Frankfurt stiftet neuen Demokratiepreis mit 50.000 Euro für europäische Werte
Tomislav PaffrathFrankfurt stiftet neuen Demokratiepreis mit 50.000 Euro für europäische Werte
Neuer Demokratie- und Menschenrechtspreis startet in Frankfurt am Main
In Frankfurt am Main wird ein neuer Preis ins Leben gerufen, der Demokratie und Menschenrechte ehrt: der Europäische Paulskirchenpreis für Demokratie. Damit werden Persönlichkeiten, Organisationen und Institutionen ausgezeichnet, die sich für Freiheit, Rechtsstaatlichkeit und ein vereintes Europa einsetzen. Die erste Verleihung ist für Mai 2026 geplant, das Preisgeld beträgt 50.000 Euro.
Der Name des Preises geht auf die historische Paulskirche in Frankfurt zurück, in der 1848/1849 die erste demokratisch gewählte deutsche Nationalversammlung tagte. Ihre Mitglieder kämpften für Freiheit, Gleichheit und Menschenrechte und legten damit den Grundstein für die demokratische Entwicklung des Landes.
Die Bewerbungsphase für den Preis beginnt am 1. September und endet am 30. November. Vorschläge können online auf Deutsch, Englisch oder Französisch eingereicht werden. Berücksichtigt werden Kandidaten, die sich in herausragender Weise für Demokratie, Freiheit oder Rechtsstaatlichkeit engagiert haben.
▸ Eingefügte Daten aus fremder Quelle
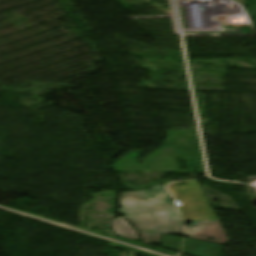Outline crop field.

Eine 12-köpfige Jury wird die Preisträger auswählen. Nach der ersten Verleihung 2026 soll der Preis alle zwei Jahre vergeben werden.
Der Europäische Paulskirchenpreis für Demokratie würdigt mutige Beiträge zu europäischen Werten. Das Preisgeld von 50.000 Euro soll künftige Initiativen zum Schutz von Freiheit und Rechtsstaatlichkeit unterstützen. Der erste Preisträger wird im Frühjahr 2026 in Frankfurt bekannt gegeben.